--- Dataset extract ---

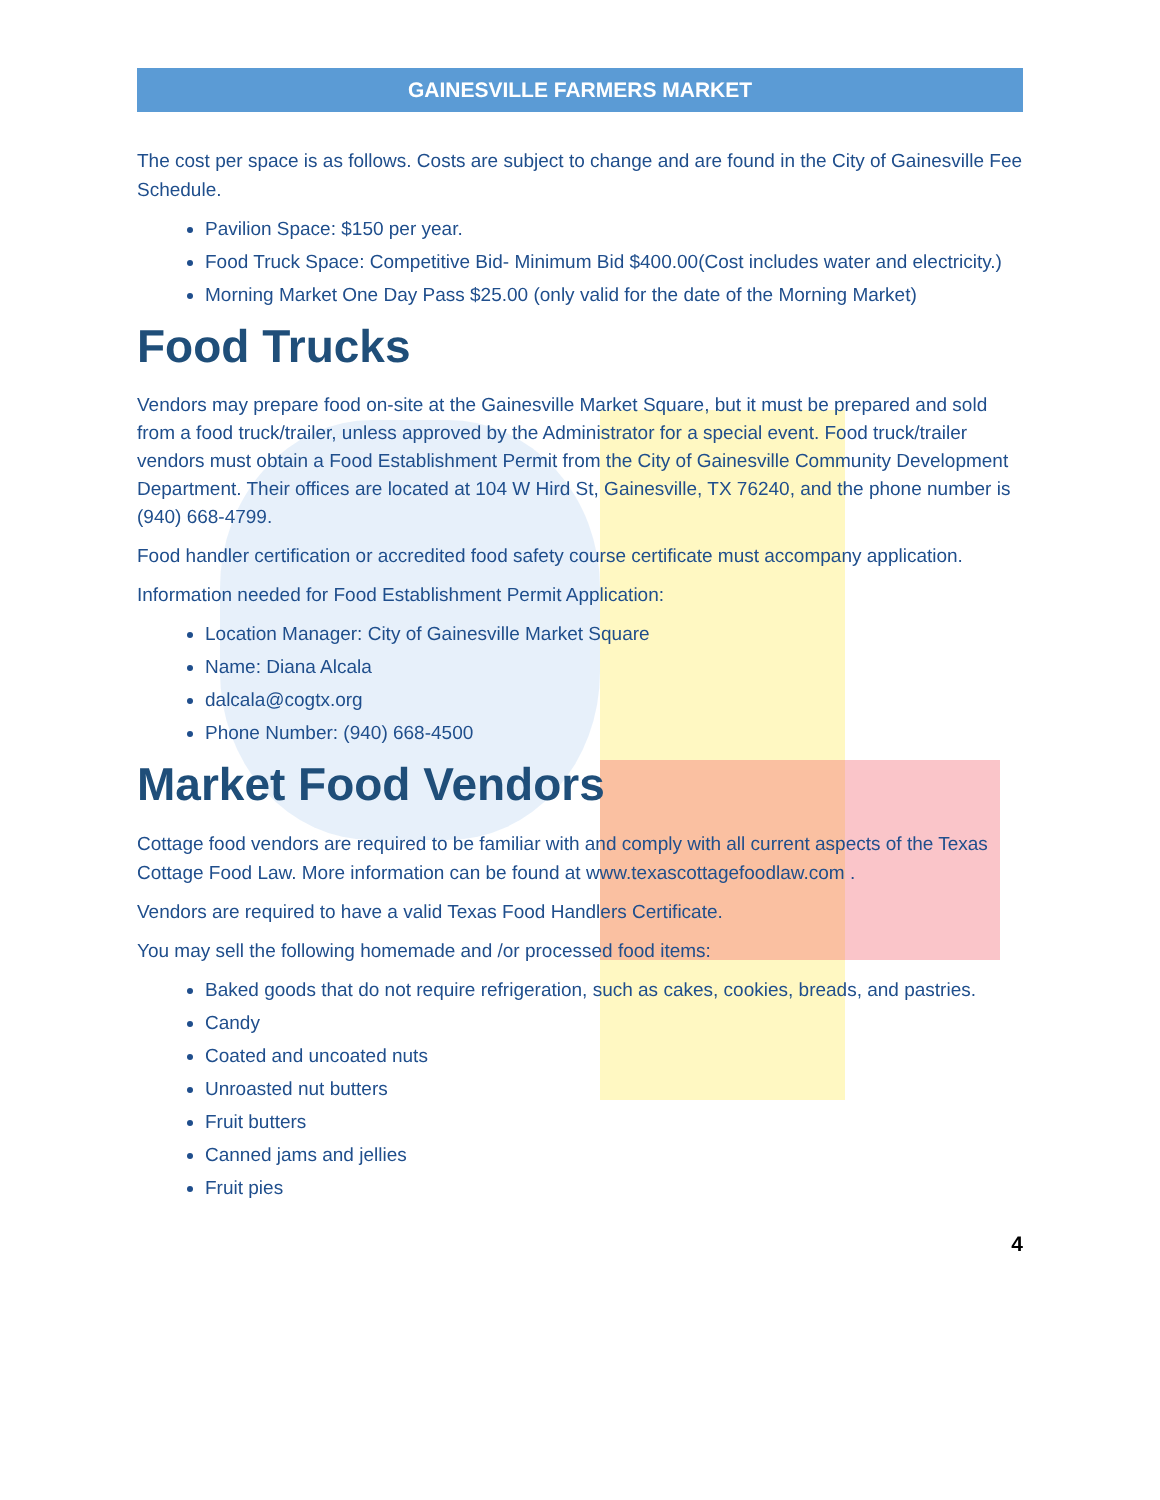GAINESVILLE FARMERS MARKET
The cost per space is as follows. Costs are subject to change and are found in the City of Gainesville Fee Schedule.
Pavilion Space: $150 per year.
Food Truck Space: Competitive Bid- Minimum Bid $400.00(Cost includes water and electricity.)
Morning Market One Day Pass $25.00 (only valid for the date of the Morning Market)
Food Trucks
Vendors may prepare food on-site at the Gainesville Market Square, but it must be prepared and sold from a food truck/trailer, unless approved by the Administrator for a special event. Food truck/trailer vendors must obtain a Food Establishment Permit from the City of Gainesville Community Development Department. Their offices are located at 104 W Hird St, Gainesville, TX 76240, and the phone number is (940) 668-4799.
Food handler certification or accredited food safety course certificate must accompany application.
Information needed for Food Establishment Permit Application:
Location Manager: City of Gainesville Market Square
Name: Diana Alcala
dalcala@cogtx.org
Phone Number: (940) 668-4500
Market Food Vendors
Cottage food vendors are required to be familiar with and comply with all current aspects of the Texas Cottage Food Law. More information can be found at www.texascottagefoodlaw.com .
Vendors are required to have a valid Texas Food Handlers Certificate.
You may sell the following homemade and /or processed food items:
Baked goods that do not require refrigeration, such as cakes, cookies, breads, and pastries.
Candy
Coated and uncoated nuts
Unroasted nut butters
Fruit butters
Canned jams and jellies
Fruit pies
4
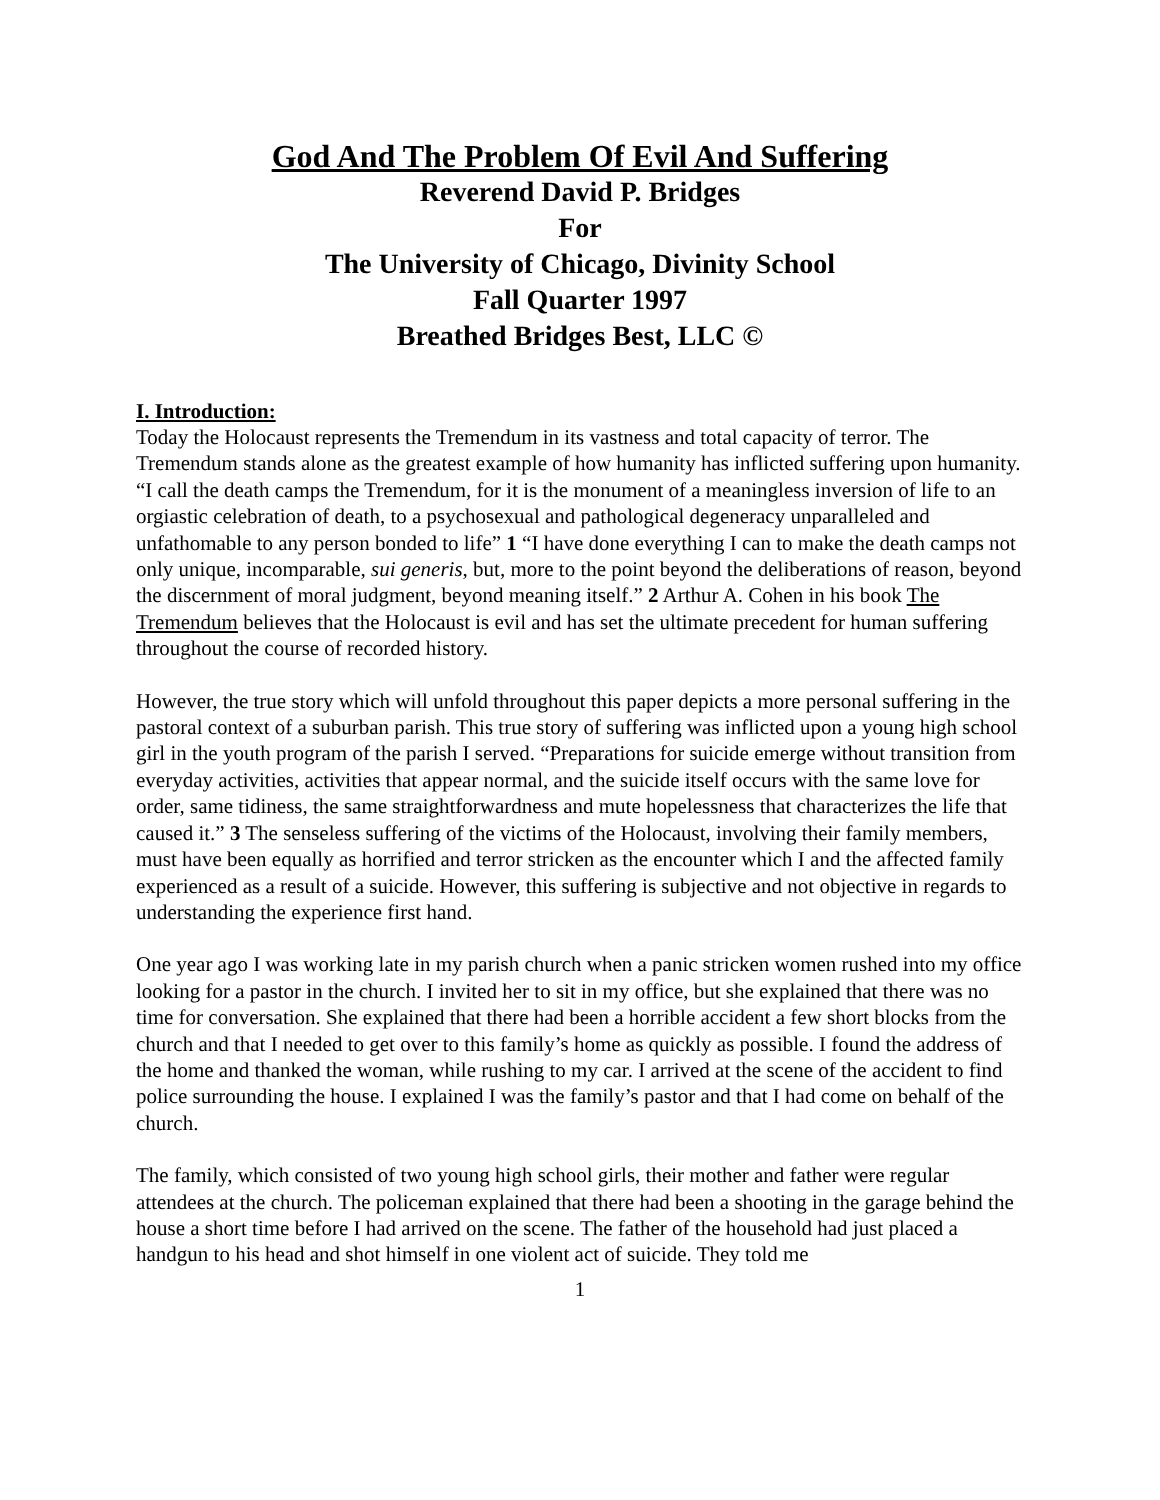God And The Problem Of Evil And Suffering
Reverend David P. Bridges
For
The University of Chicago, Divinity School
Fall Quarter 1997
Breathed Bridges Best, LLC ©
I. Introduction:
Today the Holocaust represents the Tremendum in its vastness and total capacity of terror. The Tremendum stands alone as the greatest example of how humanity has inflicted suffering upon humanity. “I call the death camps the Tremendum, for it is the monument of a meaningless inversion of life to an orgiastic celebration of death, to a psychosexual and pathological degeneracy unparalleled and unfathomable to any person bonded to life” 1 “I have done everything I can to make the death camps not only unique, incomparable, sui generis, but, more to the point beyond the deliberations of reason, beyond the discernment of moral judgment, beyond meaning itself.” 2 Arthur A. Cohen in his book The Tremendum believes that the Holocaust is evil and has set the ultimate precedent for human suffering throughout the course of recorded history.
However, the true story which will unfold throughout this paper depicts a more personal suffering in the pastoral context of a suburban parish. This true story of suffering was inflicted upon a young high school girl in the youth program of the parish I served. “Preparations for suicide emerge without transition from everyday activities, activities that appear normal, and the suicide itself occurs with the same love for order, same tidiness, the same straightforwardness and mute hopelessness that characterizes the life that caused it.” 3 The senseless suffering of the victims of the Holocaust, involving their family members, must have been equally as horrified and terror stricken as the encounter which I and the affected family experienced as a result of a suicide. However, this suffering is subjective and not objective in regards to understanding the experience first hand.
One year ago I was working late in my parish church when a panic stricken women rushed into my office looking for a pastor in the church. I invited her to sit in my office, but she explained that there was no time for conversation. She explained that there had been a horrible accident a few short blocks from the church and that I needed to get over to this family’s home as quickly as possible. I found the address of the home and thanked the woman, while rushing to my car. I arrived at the scene of the accident to find police surrounding the house. I explained I was the family’s pastor and that I had come on behalf of the church.
The family, which consisted of two young high school girls, their mother and father were regular attendees at the church. The policeman explained that there had been a shooting in the garage behind the house a short time before I had arrived on the scene. The father of the household had just placed a handgun to his head and shot himself in one violent act of suicide. They told me
1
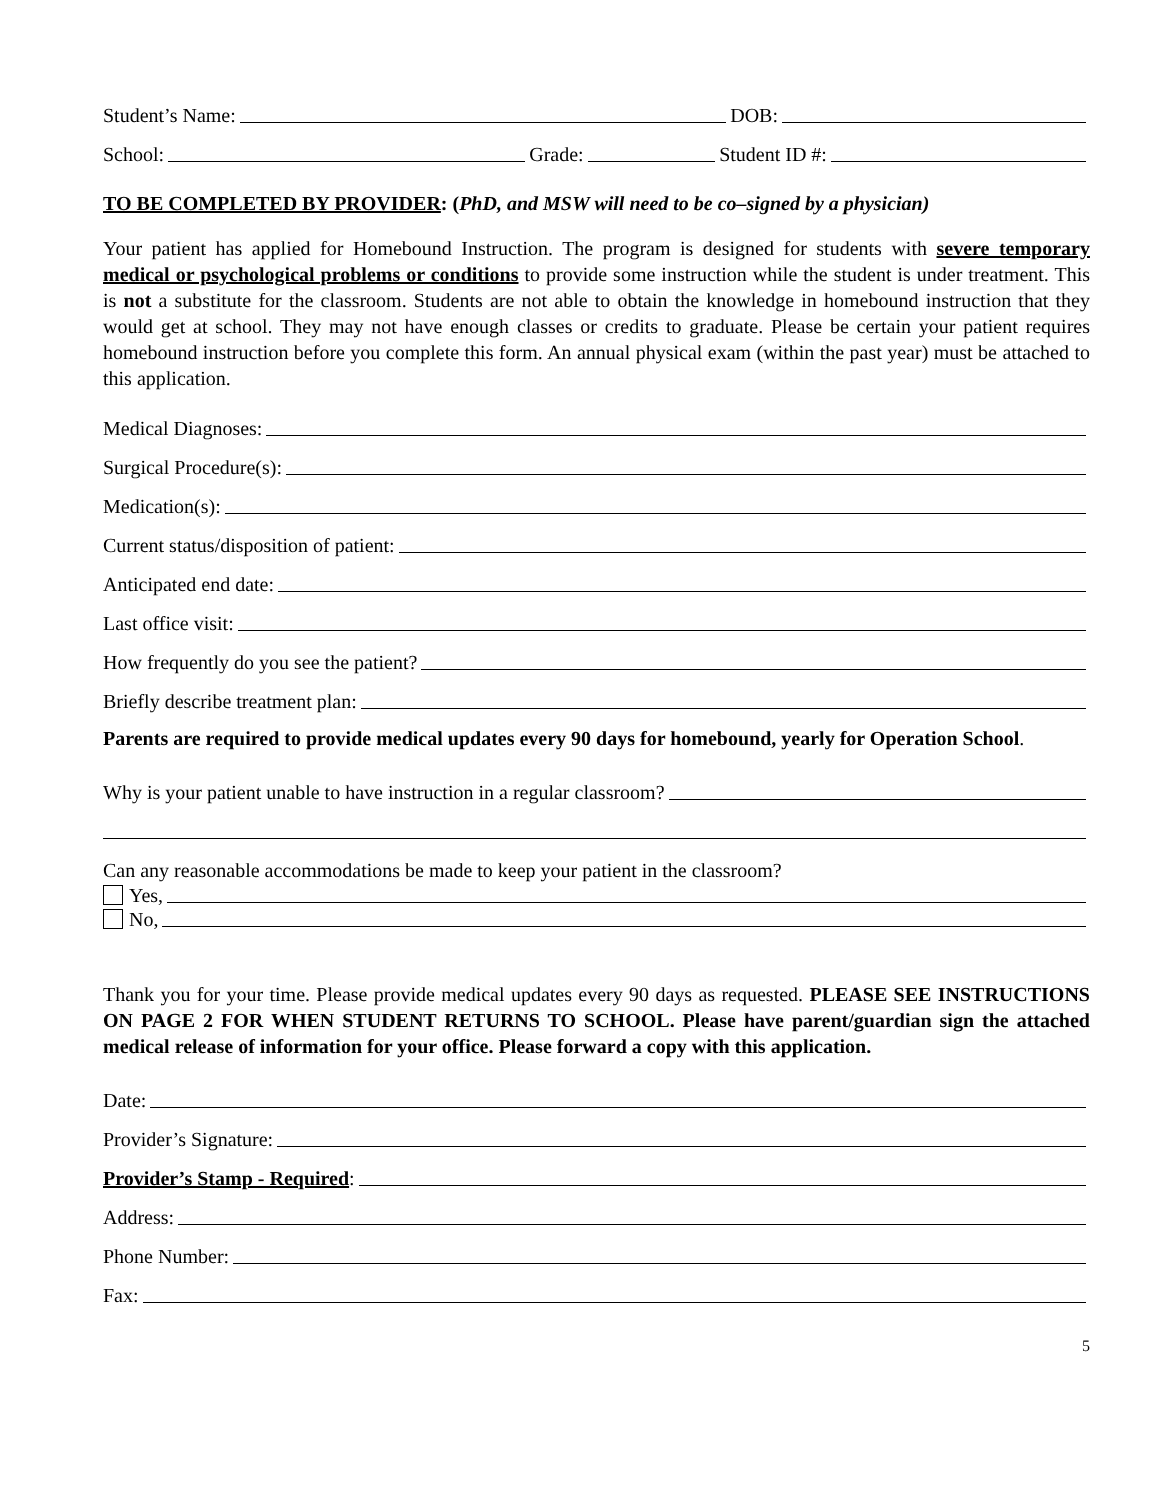Student’s Name: DOB:
School: Grade: Student ID #:
TO BE COMPLETED BY PROVIDER: (PhD, and MSW will need to be co–signed by a physician)
Your patient has applied for Homebound Instruction. The program is designed for students with severe temporary medical or psychological problems or conditions to provide some instruction while the student is under treatment. This is not a substitute for the classroom. Students are not able to obtain the knowledge in homebound instruction that they would get at school. They may not have enough classes or credits to graduate. Please be certain your patient requires homebound instruction before you complete this form. An annual physical exam (within the past year) must be attached to this application.
Medical Diagnoses:
Surgical Procedure(s):
Medication(s):
Current status/disposition of patient:
Anticipated end date:
Last office visit:
How frequently do you see the patient?
Briefly describe treatment plan:
Parents are required to provide medical updates every 90 days for homebound, yearly for Operation School.
Why is your patient unable to have instruction in a regular classroom?
Can any reasonable accommodations be made to keep your patient in the classroom?
Yes,
No,
Thank you for your time. Please provide medical updates every 90 days as requested. PLEASE SEE INSTRUCTIONS ON PAGE 2 FOR WHEN STUDENT RETURNS TO SCHOOL. Please have parent/guardian sign the attached medical release of information for your office. Please forward a copy with this application.
Date:
Provider’s Signature:
Provider’s Stamp - Required:
Address:
Phone Number:
Fax:
5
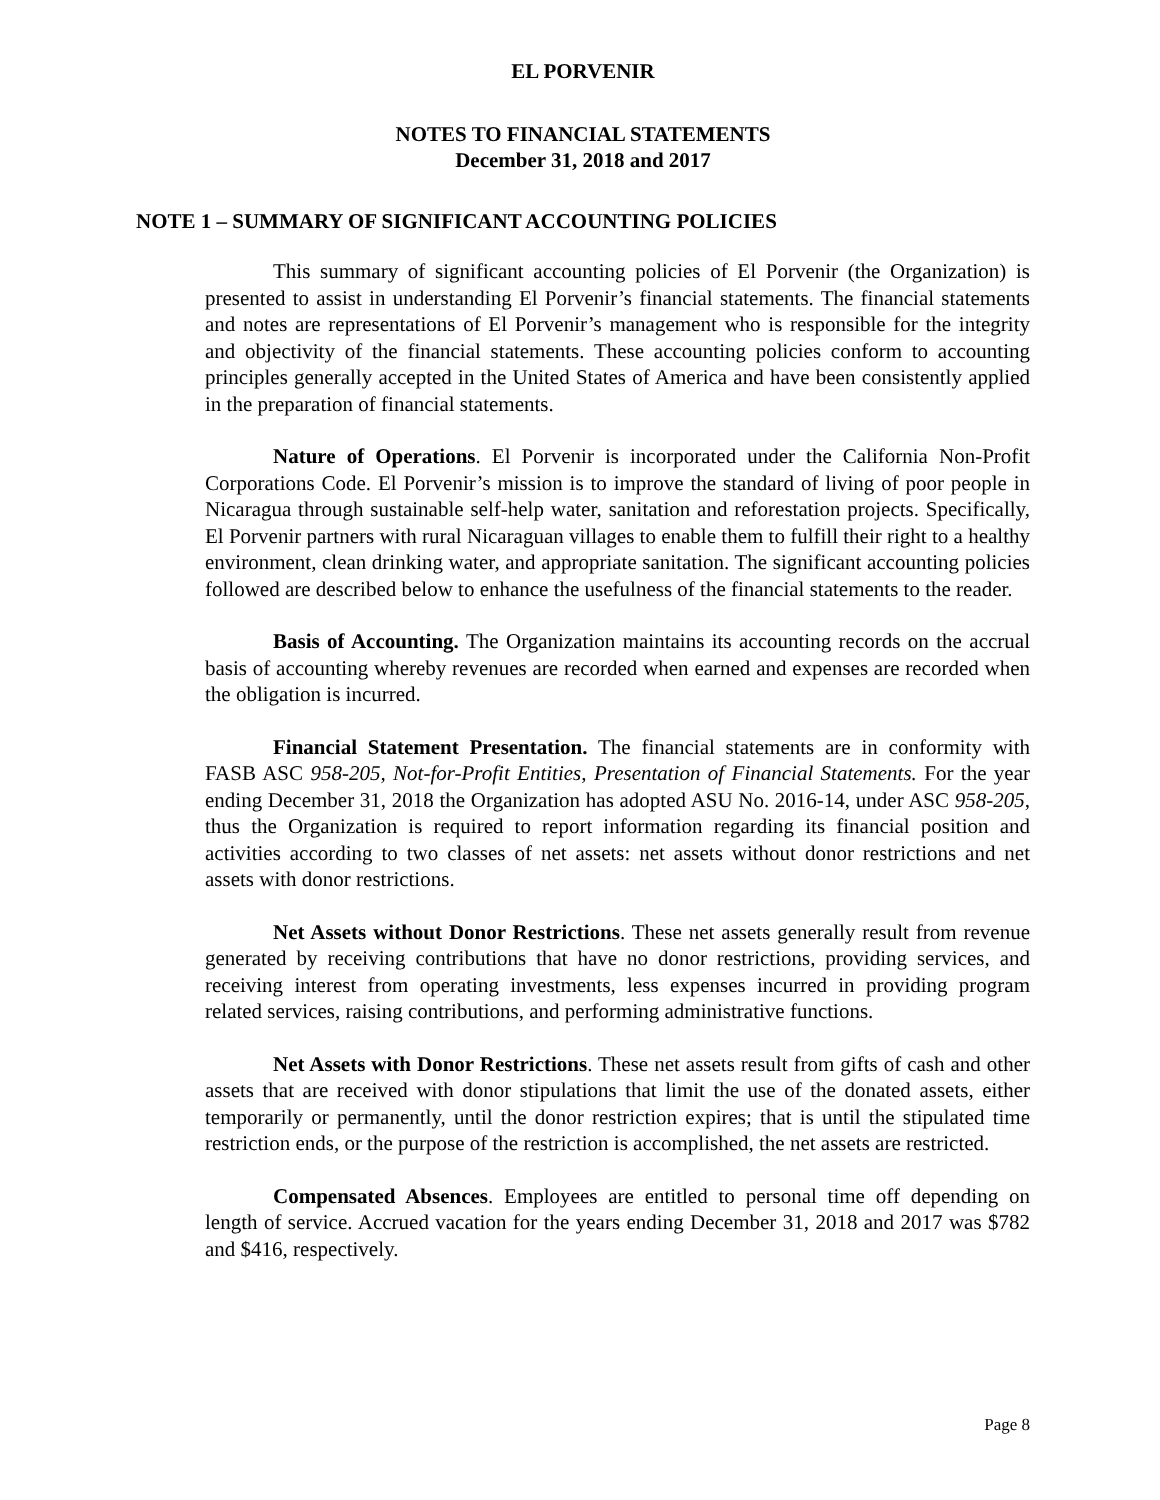EL PORVENIR
NOTES TO FINANCIAL STATEMENTS
December 31, 2018 and 2017
NOTE 1 – SUMMARY OF SIGNIFICANT ACCOUNTING POLICIES
This summary of significant accounting policies of El Porvenir (the Organization) is presented to assist in understanding El Porvenir’s financial statements. The financial statements and notes are representations of El Porvenir’s management who is responsible for the integrity and objectivity of the financial statements. These accounting policies conform to accounting principles generally accepted in the United States of America and have been consistently applied in the preparation of financial statements.
Nature of Operations. El Porvenir is incorporated under the California Non-Profit Corporations Code. El Porvenir’s mission is to improve the standard of living of poor people in Nicaragua through sustainable self-help water, sanitation and reforestation projects. Specifically, El Porvenir partners with rural Nicaraguan villages to enable them to fulfill their right to a healthy environment, clean drinking water, and appropriate sanitation. The significant accounting policies followed are described below to enhance the usefulness of the financial statements to the reader.
Basis of Accounting. The Organization maintains its accounting records on the accrual basis of accounting whereby revenues are recorded when earned and expenses are recorded when the obligation is incurred.
Financial Statement Presentation. The financial statements are in conformity with FASB ASC 958-205, Not-for-Profit Entities, Presentation of Financial Statements. For the year ending December 31, 2018 the Organization has adopted ASU No. 2016-14, under ASC 958-205, thus the Organization is required to report information regarding its financial position and activities according to two classes of net assets: net assets without donor restrictions and net assets with donor restrictions.
Net Assets without Donor Restrictions. These net assets generally result from revenue generated by receiving contributions that have no donor restrictions, providing services, and receiving interest from operating investments, less expenses incurred in providing program related services, raising contributions, and performing administrative functions.
Net Assets with Donor Restrictions. These net assets result from gifts of cash and other assets that are received with donor stipulations that limit the use of the donated assets, either temporarily or permanently, until the donor restriction expires; that is until the stipulated time restriction ends, or the purpose of the restriction is accomplished, the net assets are restricted.
Compensated Absences. Employees are entitled to personal time off depending on length of service. Accrued vacation for the years ending December 31, 2018 and 2017 was $782 and $416, respectively.
Page 8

---

● **How to complete this task**: Send back exactly the lines from the line with "Net Assets with Donor Restrictions. These" through the end of the records.

● **Task output**:
Net Assets with Donor Restrictions. These net assets result from gifts of cash and other assets that are received with donor stipulations that limit the use of the donated assets, either temporarily or permanently, until the donor restriction expires; that is until the stipulated time restriction ends, or the purpose of the restriction is accomplished, the net assets are restricted.
Compensated Absences. Employees are entitled to personal time off depending on length of service. Accrued vacation for the years ending December 31, 2018 and 2017 was $782 and $416, respectively.
Page 8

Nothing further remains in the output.